▸ **TAREA ASIGNADA A**: Según el extracto del documento, ¿qué es el amor en la gran tesis a la que conduce el entramado de matices?
▸ **TAREA ASIGNADA B**: Traduce al inglés esta oración del extracto del documento: "También tiene otras virtudes, digamos, intelectuales."
▸ **TAREA ASIGNADA C**: Por favor, prosigue el extracto del documento a partir de su última oración.

▸ **EXTRACTO DEL DOCUMENTO**:

• • • • •

También tiene otras virtudes, digamos, intelectuales. Por ejemplo, una actitud militante para evitar el maniqueísmo respecto a las cuestiones programáticas que se van filtrando durante la lectura, como el derecho de las mujeres a no tener hijos o el machismo. Aquí hay mujeres malas y hombres cabrones, violadores que son perdonados y condenados a la degradación interna, y otros hombres de naturaleza angélica. No hay juicios burdos, y todo es un entramado razonado de matices que conduce a una gran tesis: el amor es una herramienta de aprendizaje y “en general, en lo privado, en lo pequeño o en lo amplio, en la pareja, en la familia, en la tribu, es el andamio” sobre el que se construye todo lo demás.

• • • • •

▸ **MATERIAL PROPORCIONADO**:
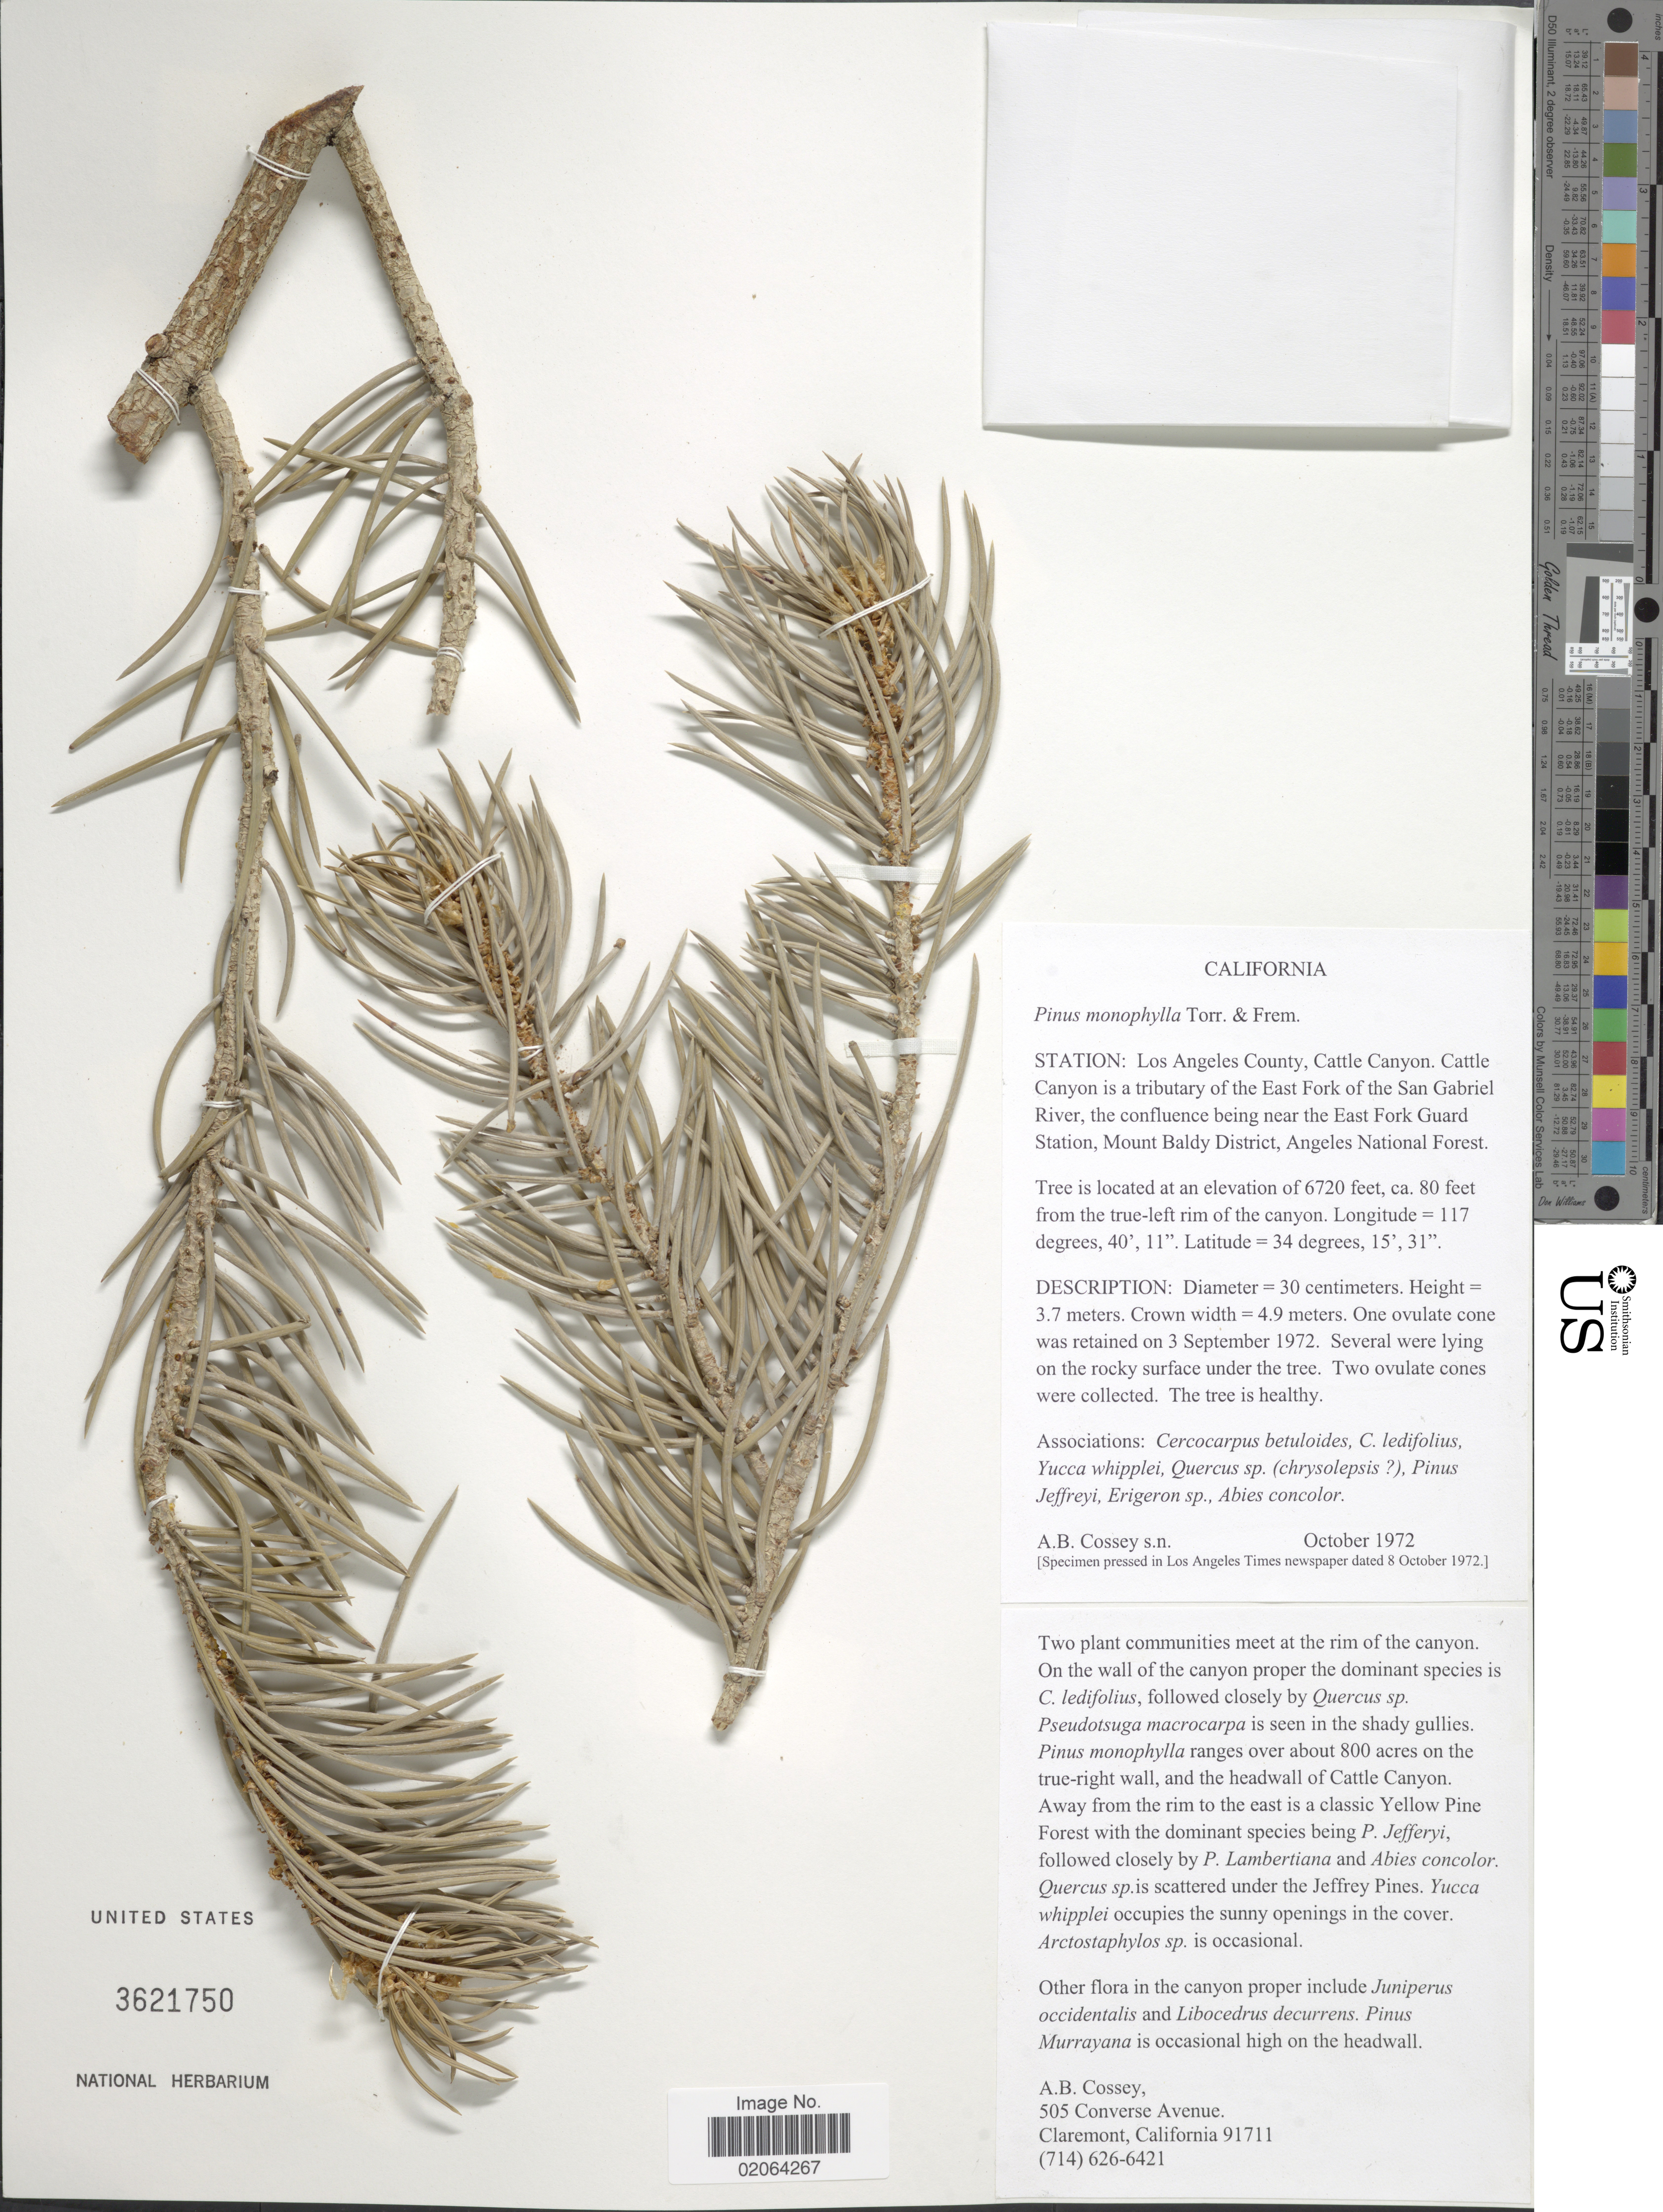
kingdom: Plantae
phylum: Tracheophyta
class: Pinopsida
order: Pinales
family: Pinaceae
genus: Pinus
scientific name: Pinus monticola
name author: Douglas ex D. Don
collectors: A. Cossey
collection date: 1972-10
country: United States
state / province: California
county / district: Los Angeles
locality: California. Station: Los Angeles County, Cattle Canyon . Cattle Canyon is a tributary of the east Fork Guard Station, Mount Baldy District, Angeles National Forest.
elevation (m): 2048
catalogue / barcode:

• • • • •

▸ **RESULTADO A**: Es una herramienta de aprendizaje y el andamio sobre el que se construye todo lo demás.

▸ **RESULTADO B**: It also has other virtues, intellectual ones, let's say.

▸ **RESULTADO C**:
Lisa Cohen no es una novela, ni una carta, ni un testamento. Es el sermón entusiasta de una sacerdotisa privilegiada que no ha perdido la fe, una confesión embriagada sobre la ilusión de enamorarse
A la vista de todo eso, pues, quizás es más sencillo entender qué es Lisa Cohen. No es una novela, ni una carta, ni un testamento. Es el sermón entusiasta de una sacerdotisa privilegiada que no ha perdido la fe, una confesión embriagada sobre la ilusión de enamorarse, un manifiesto moral que tiene como máxima una cosa así como 'el amor no es el problema, sino la solución'. Hechos, hoy, que rozan la contraculturalidad.